You can check the Couchbase Web Console that we accessed previously to ensure that the data set is being loaded.

Verify Auto-scaling

The Couchbase Index Statistics should show an increasing usage of the available memory as cbworkloadgen loads documents. Auto-scaling should occur once memory usage reaches just above 128 MB.

Run the following command to view the behavior of the HPA as it monitors the index memory utilization as it approaches the target metric:

console
Copy
$ kubectl describe hpa index-mem-hpa

You should expect output similar to the following:

...
Reference:                                             CouchbaseAutoscaler/index.scale-couchbase-cluster
Metrics:                                               ( current / target )
  "cbindex_ram_percent" on pods:  66056m / 60 (1)
Events:
  Type    Reason             Age   From                       Message
  ----    ------             ----  ----                       -------
  Normal  SuccessfulRescale  17s   horizontal-pod-autoscaler  New size: 2; reason: pods metric cbindex_ram_percent above target (2)
  Normal  SuccessfulRescale  3m11s  horizontal-pod-autoscaler  New size: 3; reason: pods metric cbindex_ram_percent above target

1 The HPA has detected 66% memory utilization.

The number of index nodes has been scaled from 2 to 3.

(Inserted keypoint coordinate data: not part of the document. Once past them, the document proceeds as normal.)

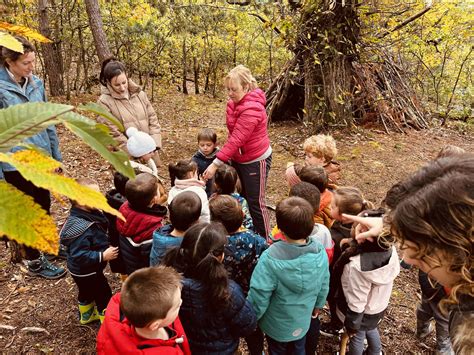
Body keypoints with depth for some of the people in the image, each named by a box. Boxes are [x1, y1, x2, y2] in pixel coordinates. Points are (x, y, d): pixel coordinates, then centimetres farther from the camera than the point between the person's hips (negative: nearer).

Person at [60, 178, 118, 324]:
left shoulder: (87, 214, -7)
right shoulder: (81, 229, -38)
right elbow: (80, 256, -37)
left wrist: (105, 246, 5)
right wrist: (103, 256, -33)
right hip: (87, 272, -9)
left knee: (87, 292, 31)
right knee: (104, 295, 10)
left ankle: (86, 315, 54)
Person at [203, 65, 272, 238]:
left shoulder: (251, 109, -27)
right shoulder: (235, 102, 0)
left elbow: (236, 139, -31)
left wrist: (216, 164, -32)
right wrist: (229, 156, 3)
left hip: (256, 161, -9)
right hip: (238, 158, 9)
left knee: (255, 202, 3)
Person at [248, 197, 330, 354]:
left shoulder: (270, 258, -37)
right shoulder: (320, 252, -22)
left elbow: (259, 295, -27)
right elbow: (324, 286, -5)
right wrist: (318, 305, 15)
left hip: (277, 324, -3)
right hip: (303, 320, 3)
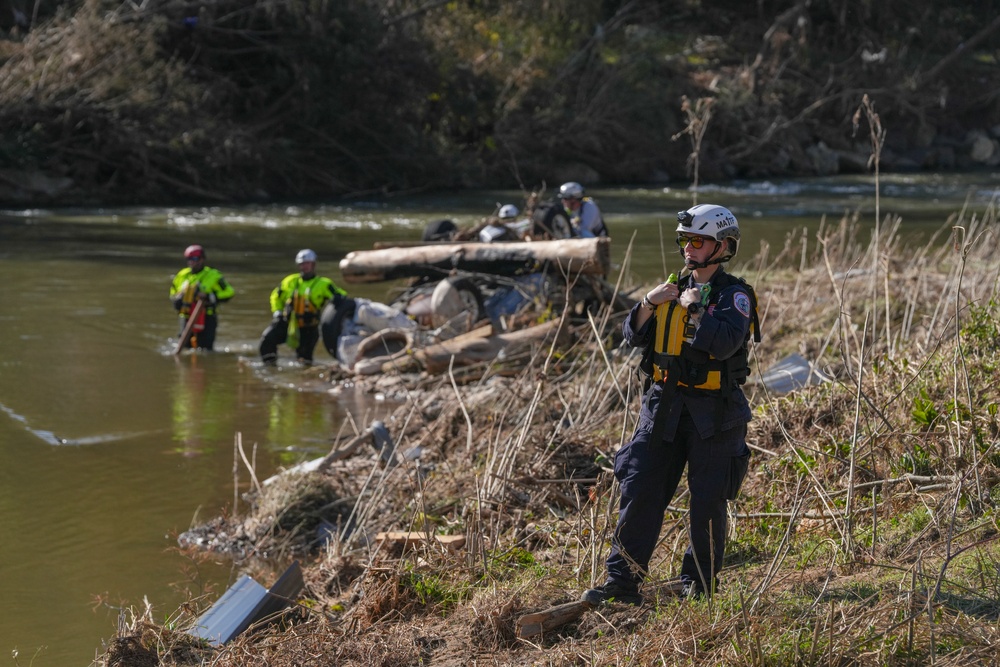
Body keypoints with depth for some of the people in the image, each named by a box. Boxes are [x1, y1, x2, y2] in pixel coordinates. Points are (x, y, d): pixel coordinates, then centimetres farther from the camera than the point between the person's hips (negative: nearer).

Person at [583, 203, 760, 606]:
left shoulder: (734, 295, -6)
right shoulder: (674, 288, 13)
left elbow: (724, 343, -24)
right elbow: (634, 336, 7)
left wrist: (694, 308, -16)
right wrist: (649, 304, -9)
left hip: (713, 412, -5)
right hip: (664, 405, 5)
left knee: (707, 501, 1)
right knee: (639, 490, -1)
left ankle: (700, 582, 15)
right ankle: (623, 581, 1)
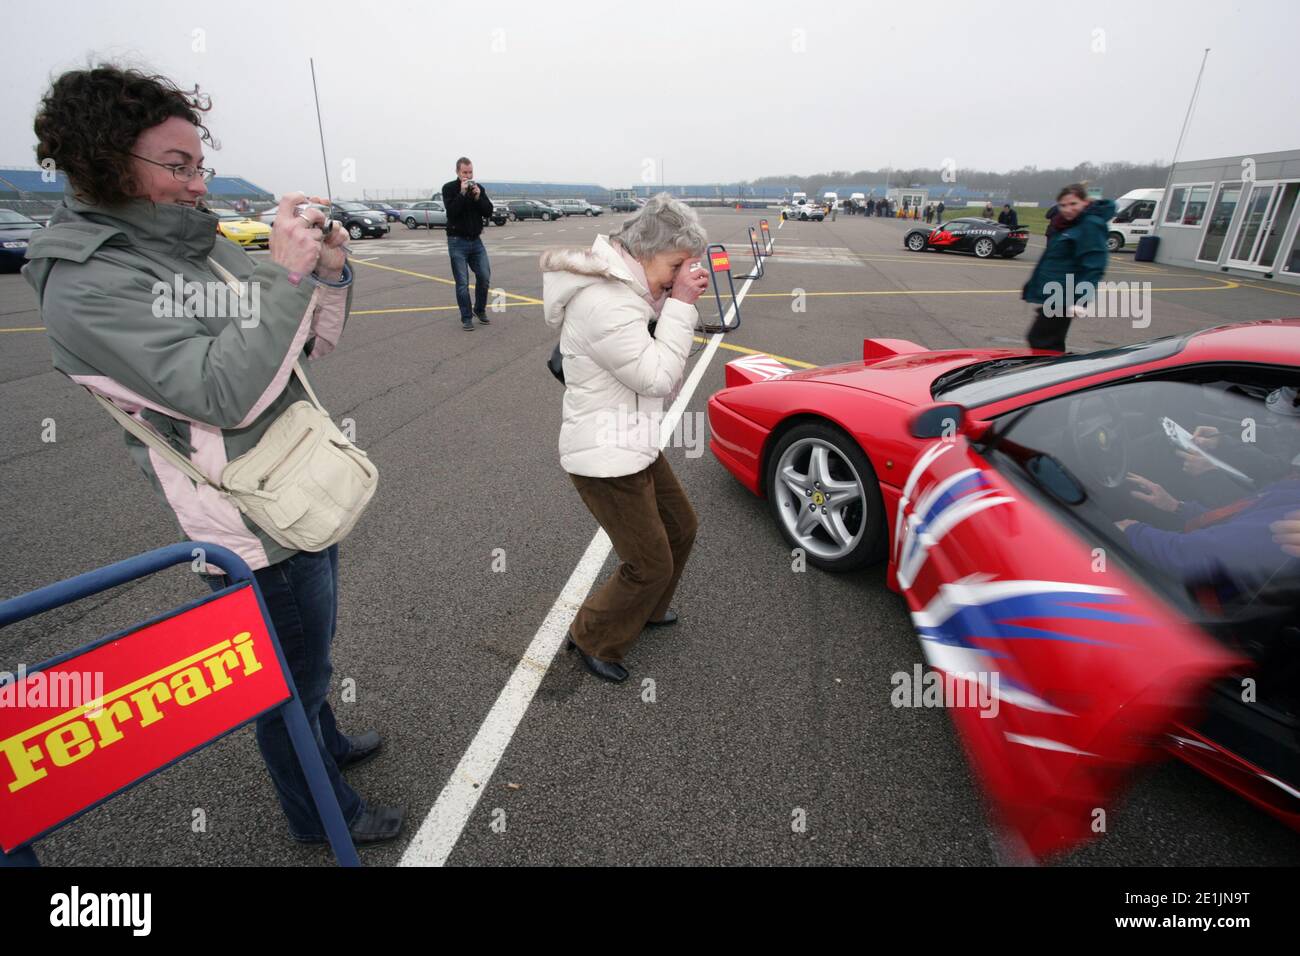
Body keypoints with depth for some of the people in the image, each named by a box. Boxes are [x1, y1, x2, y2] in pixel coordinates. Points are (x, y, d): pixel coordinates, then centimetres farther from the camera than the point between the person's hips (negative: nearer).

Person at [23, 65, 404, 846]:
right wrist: (286, 275, -26)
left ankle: (326, 744, 55)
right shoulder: (85, 284, -17)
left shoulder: (199, 242, 6)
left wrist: (329, 270, -9)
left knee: (312, 652, 28)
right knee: (294, 679, 13)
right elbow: (226, 392, -28)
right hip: (259, 530, -8)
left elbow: (315, 341, 9)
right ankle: (321, 813, 39)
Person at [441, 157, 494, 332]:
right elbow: (451, 211, -17)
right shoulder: (449, 188, -4)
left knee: (484, 277, 1)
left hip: (476, 240, 4)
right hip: (457, 241, -4)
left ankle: (480, 310, 21)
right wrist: (462, 193, -21)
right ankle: (466, 318, 5)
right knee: (462, 283, -3)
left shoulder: (479, 188, 7)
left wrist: (478, 197, -13)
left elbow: (488, 212, 0)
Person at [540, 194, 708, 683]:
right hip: (605, 460, -10)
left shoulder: (621, 286, 8)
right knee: (651, 564, 2)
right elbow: (658, 378, -23)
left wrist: (675, 301, -1)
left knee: (681, 528, 23)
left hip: (635, 446, 10)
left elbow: (658, 372, 13)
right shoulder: (603, 303, -25)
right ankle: (593, 640, 26)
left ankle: (647, 609, 47)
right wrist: (680, 304, -19)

The following scaling algorithm was applied by the HPA to determine the desired replicas:

console
Copy
desiredReplicas = ceil[currentReplicas * ( currentMetricValue / desiredMetricValue )]
              2 = ceil[       1        * (      66.0        /     60.0            )]

Cleaning up

Running the commands in this section will uninstall all of the resources that were created during the course of this tutorial.

Remove workload jobs:

console
Copy
$ kubectl delete jobs cb-workload-gen

Delete the HPA:

console
Copy
$ kubectl delete hpa index-mem-hpa

Uninstall the monitoring stack by deleting the Helm release:

console
Copy
$ helm delete monitor

Uninstall both the Autonomous Operator and Couchbase cluster by deleting the Helm release:

console
Copy
$ helm delete scale

Remove the scheduling tolerance that we applied for the workload generator:

console
Copy
$ APP_NODE=$(kubectl get nodes | grep Ready | head -1  | awk '{print $1}')

console
Copy
$ kubectl taint nodes $APP_NODE type=app:NoSchedule-

Conclusion

You will very likely need to do some experimentation before settling on a particular metric and target value that makes sense for your workload objectives. Refer to Couchbase Cluster Auto-scaling Best Practices for additional guidance when determining the best target value for index memory utilization when scaling Index Service nodes.